I read in the documentation that AOP have been used with success before. Does this mean that all the services should have a common interface for doing CRUD against the objects for maximum reuse of the advise?
Or is it normal to manually insert, delete, ... in the save, update, delete methods of the service?
I can't manage to find many examples of how people use the framework.

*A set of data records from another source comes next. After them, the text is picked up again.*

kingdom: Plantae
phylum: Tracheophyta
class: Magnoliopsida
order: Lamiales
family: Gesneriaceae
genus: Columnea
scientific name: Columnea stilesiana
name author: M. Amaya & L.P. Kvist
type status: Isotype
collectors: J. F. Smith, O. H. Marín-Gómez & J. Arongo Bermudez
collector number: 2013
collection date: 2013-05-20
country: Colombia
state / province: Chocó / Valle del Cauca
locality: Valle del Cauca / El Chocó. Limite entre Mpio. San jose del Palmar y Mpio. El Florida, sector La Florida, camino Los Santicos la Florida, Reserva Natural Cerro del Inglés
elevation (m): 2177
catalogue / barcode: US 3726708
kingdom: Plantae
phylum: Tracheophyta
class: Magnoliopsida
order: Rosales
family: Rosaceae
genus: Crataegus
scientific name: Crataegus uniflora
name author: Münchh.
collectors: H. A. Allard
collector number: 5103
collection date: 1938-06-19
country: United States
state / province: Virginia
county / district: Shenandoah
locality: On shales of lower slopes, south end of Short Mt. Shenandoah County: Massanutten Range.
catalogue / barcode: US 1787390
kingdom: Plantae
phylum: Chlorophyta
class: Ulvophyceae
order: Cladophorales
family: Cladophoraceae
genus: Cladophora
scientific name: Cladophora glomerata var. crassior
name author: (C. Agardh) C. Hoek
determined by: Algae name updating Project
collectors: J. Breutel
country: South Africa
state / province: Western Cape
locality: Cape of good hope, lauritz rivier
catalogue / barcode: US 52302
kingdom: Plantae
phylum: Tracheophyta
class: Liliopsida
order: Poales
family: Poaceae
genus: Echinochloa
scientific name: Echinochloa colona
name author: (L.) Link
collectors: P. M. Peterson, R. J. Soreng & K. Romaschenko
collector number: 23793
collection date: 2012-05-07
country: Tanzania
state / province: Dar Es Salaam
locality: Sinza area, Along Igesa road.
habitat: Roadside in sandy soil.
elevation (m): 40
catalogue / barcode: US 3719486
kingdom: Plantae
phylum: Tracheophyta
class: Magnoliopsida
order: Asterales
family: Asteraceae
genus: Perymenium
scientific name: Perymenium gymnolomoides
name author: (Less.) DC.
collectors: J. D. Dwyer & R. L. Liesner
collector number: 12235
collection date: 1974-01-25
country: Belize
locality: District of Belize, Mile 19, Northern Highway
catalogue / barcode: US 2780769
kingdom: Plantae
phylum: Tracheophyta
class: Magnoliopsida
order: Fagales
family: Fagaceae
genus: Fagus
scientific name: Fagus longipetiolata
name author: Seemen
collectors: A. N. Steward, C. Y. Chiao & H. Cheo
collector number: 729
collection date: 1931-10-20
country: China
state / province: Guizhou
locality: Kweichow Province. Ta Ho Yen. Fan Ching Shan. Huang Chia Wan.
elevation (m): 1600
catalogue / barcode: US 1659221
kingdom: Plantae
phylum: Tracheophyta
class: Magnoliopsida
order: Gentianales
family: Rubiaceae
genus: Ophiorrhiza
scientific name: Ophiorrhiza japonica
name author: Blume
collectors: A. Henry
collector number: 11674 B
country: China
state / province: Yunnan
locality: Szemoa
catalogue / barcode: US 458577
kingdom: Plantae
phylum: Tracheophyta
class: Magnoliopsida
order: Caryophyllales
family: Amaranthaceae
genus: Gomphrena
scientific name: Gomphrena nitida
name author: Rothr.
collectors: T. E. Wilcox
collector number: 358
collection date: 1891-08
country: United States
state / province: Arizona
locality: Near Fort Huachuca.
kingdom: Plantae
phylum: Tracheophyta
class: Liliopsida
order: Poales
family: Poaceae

---- Listener for Entity removal (includes cascading deletes) -----
package com.acme.model.aspects;
import javax.annotation.PostConstruct;
import javax.persistence.PreRemove;
import org.slf4j.Logger;
import org.slf4j.LoggerFactory;
import org.springframework.beans.factory.annotation.Autowired;
import org.springframework.beans.factory.annotation.Qualifier;
import org.springframework.stereotype.Component;
import org.springframework.util.Assert;
import org.springframework.data.domain.Persistable;
import com.acme.PermissionService;
#Component
public class ObjectIdentityListener {
private static final Logger LOG = LoggerFactory.getLogger(ObjectIdentityListener.class);
static private PermissionService permissionService;
#Autowired(required = true)
#Qualifier("permissionService")
public void setSearchService(PermissionService _permissionService)
{
permissionService = _permissionService;
}
#PreRemove
public void preRemove(Object object) {
if(object instanceof Persistable) {
LOG.info("Deleting object identity for class {} id {} ", persistable.getClass(), persistable.getId());
permissionService.deleteObjectIdentity((Persistable) object);
}
}
#PostConstruct
public void init() {
Assert.notNull(permissionService, "'permissionService' is required");
}
}
---- Delete method for permissionService ----
public void deleteObjectIdentity(Persistable persistable) {
try{
MutableAcl acl = (MutableAcl) mutableAclService.readAclById(identity(persistable));
mutableAclService.deleteAcl(acl.getObjectIdentity(), true);
} catch (NotFoundException e){
LOG.info("Could not find ACL for target {}", persistable);
}
}
It all depends on your app. Having a centralized hierarchy of services would certainly make it simpler to implement single security checks for create/retrieve/update/delete methods. But you have an existing app with different services that don't necessarily have a common parent implementation, then you'd have to add ALC security annotation on each service method.
Another option is to put ACL security on your DAO layer, it works fine, but for some reason just doesn't feel right. IMHO DAO's shouldn't deal with things like security. I've spent a LOT of time dealing with Spring Security ACL, got a pretty good handle on it by now, ping me if you need any concrete examples.